By: Martin Frappolli | January 14, 2015
Martin J. Frappolli, CPCU, FIDM, AIC, is Senior Director of
Knowledge Resources at The Institutes, and editor of the organization's new
“Managing Cyber Risk” textbook. He can be reached at
frappolli@TheInstitutes.org.
As businesses struggle
with embarrassing data breaches, this new normal is spurring better information
protection. Costly intrusions have a long-lasting effect, from customer impact
to insurance claims and lawsuit exposure.
Insurance professionals
need pragmatic context to prepare insureds to handle a data breach — a roadmap
to understanding and mitigating cyber risk exposures.
Start with these five
facts:
1. Hackers attack for any reason or no reason.
Organizations fail to
manage cyber risk because they believe their data simply isn’t worth stealing.
Common vandalism is a frequent reason for a cyber attack. Hackers might
penetrate a company’s digital defenses solely for a thrill or ego boost.
You don’t need to have
lucrative information to be a target; the only prerequisite is having data in
the first place.
2. Internal users can be the weakest link.
The Hollywood version of
hacking is a computer whiz sitting in a dark room, furiously typing
sophisticated codes. In reality, there’s a much easier way: Ask for the
passwords.

- - -

DIRECTIONS FOR THIS TASK: Please repeat word for word the part of the cyber risk article that begins at the words "Common vandalism is" and stops after "the weakest link.". The lines that come next have nothing to do with the cyber risk article.

(Source data)
- - -

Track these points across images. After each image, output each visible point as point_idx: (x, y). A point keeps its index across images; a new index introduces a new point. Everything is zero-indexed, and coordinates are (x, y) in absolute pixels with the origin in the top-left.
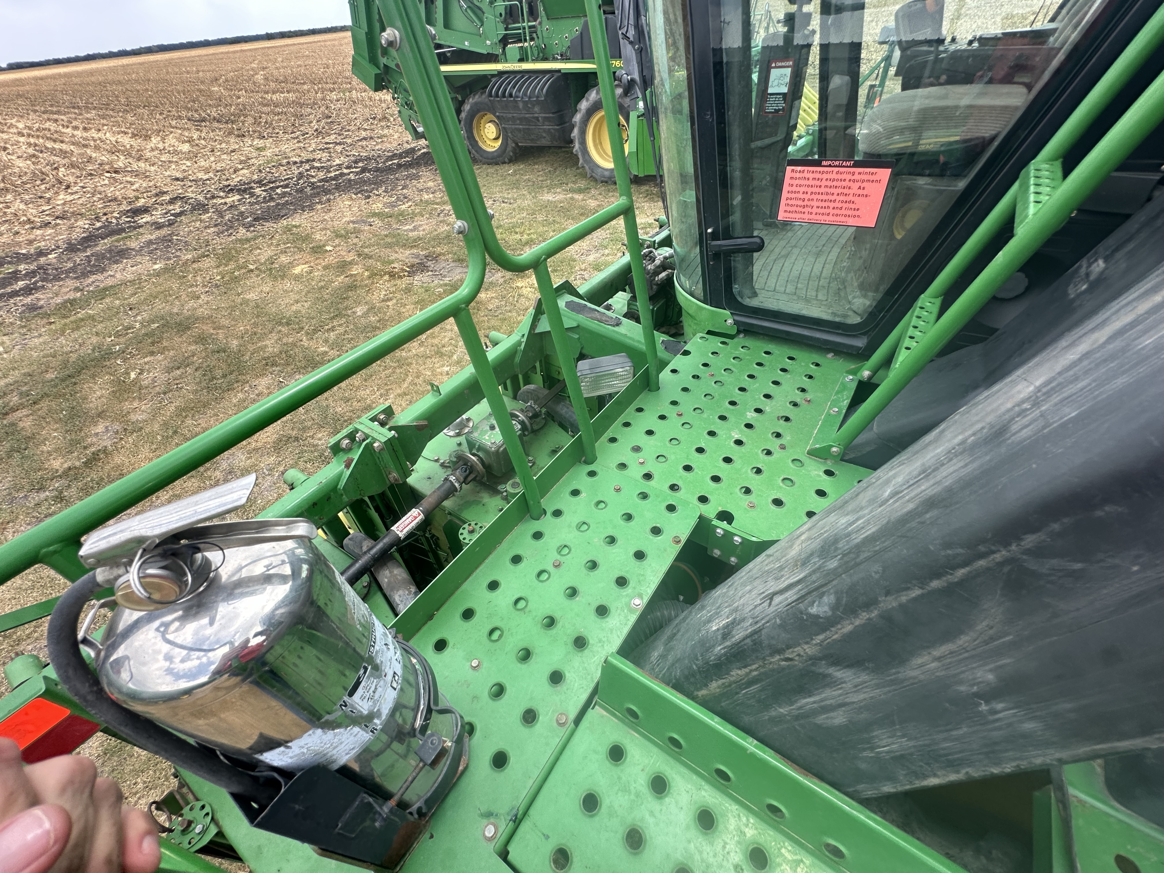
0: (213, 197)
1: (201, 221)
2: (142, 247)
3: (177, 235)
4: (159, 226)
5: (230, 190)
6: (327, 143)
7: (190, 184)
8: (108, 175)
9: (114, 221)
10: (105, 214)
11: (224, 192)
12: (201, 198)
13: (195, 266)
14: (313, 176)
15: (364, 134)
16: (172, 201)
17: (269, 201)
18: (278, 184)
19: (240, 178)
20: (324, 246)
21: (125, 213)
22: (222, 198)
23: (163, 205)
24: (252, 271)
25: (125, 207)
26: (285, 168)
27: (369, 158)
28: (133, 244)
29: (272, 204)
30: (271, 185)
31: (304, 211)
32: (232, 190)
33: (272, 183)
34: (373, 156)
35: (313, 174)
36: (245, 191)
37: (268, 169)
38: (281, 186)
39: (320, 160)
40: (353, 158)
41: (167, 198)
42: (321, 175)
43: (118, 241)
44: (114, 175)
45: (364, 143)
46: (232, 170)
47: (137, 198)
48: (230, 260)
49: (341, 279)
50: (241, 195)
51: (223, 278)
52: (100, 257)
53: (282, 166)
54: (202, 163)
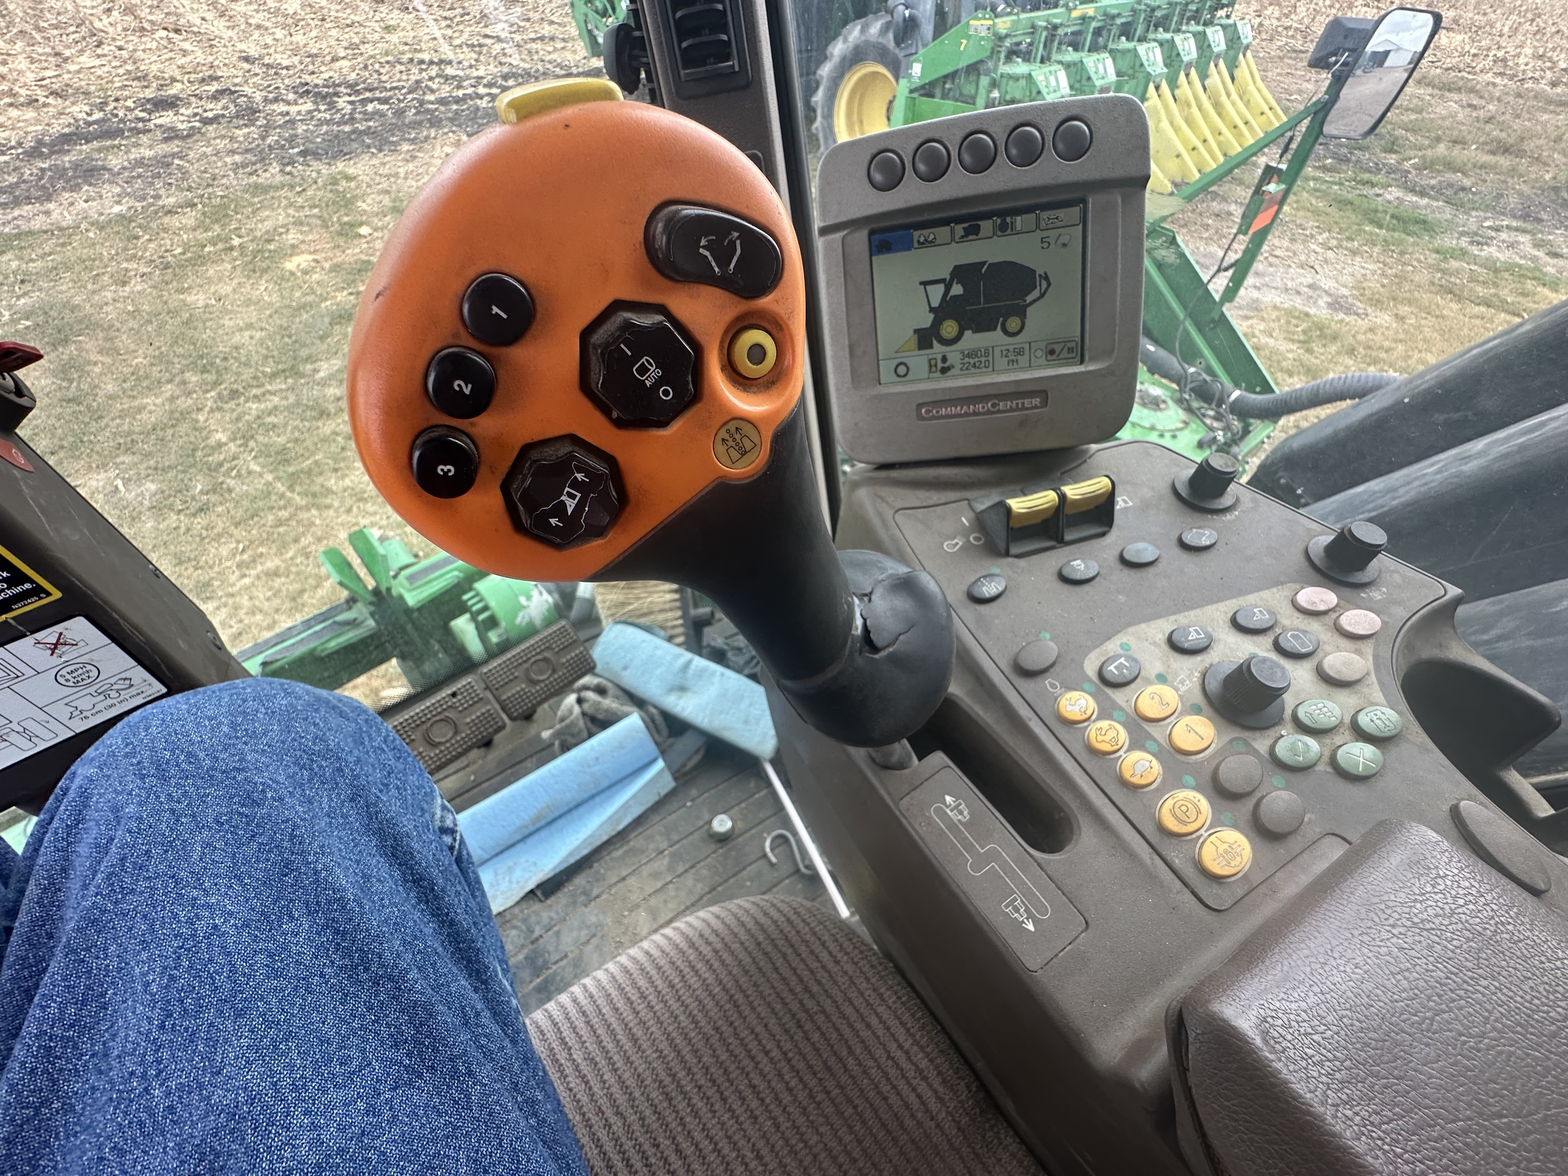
0: (276, 100)
1: (232, 139)
2: (124, 168)
3: (181, 158)
4: (171, 134)
5: (304, 91)
6: (486, 36)
7: (257, 71)
8: (164, 33)
9: (121, 114)
10: (117, 100)
11: (296, 93)
12: (258, 96)
13: (166, 220)
14: (433, 91)
15: (547, 30)
16: (215, 97)
17: (345, 123)
18: (377, 94)
19: (331, 74)
20: (361, 224)
21: (142, 103)
22: (288, 103)
23: (201, 99)
24: (232, 249)
25: (149, 93)
26: (403, 68)
27: (529, 75)
28: (115, 162)
29: (347, 128)
30: (368, 95)
31: (380, 150)
32: (307, 92)
33: (370, 90)
34: (537, 71)
35: (435, 87)
36: (324, 97)
37: (377, 66)
38: (378, 99)
39: (460, 63)
40: (506, 70)
41: (214, 87)
42: (445, 91)
43: (99, 150)
44: (171, 35)
45: (538, 46)
46: (328, 58)
47: (174, 80)
48: (217, 221)
49: (341, 296)
50: (315, 103)
51: (183, 253)
52: (60, 172)
53: (401, 63)
54: (299, 38)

- - -

REPLY:
Common vandalism is a frequent reason for a cyber attack. Hackers might
penetrate a company’s digital defenses solely for a thrill or ego boost.
You don’t need to have
lucrative information to be a target; the only prerequisite is having data in
the first place.
2. Internal users can be the weakest link.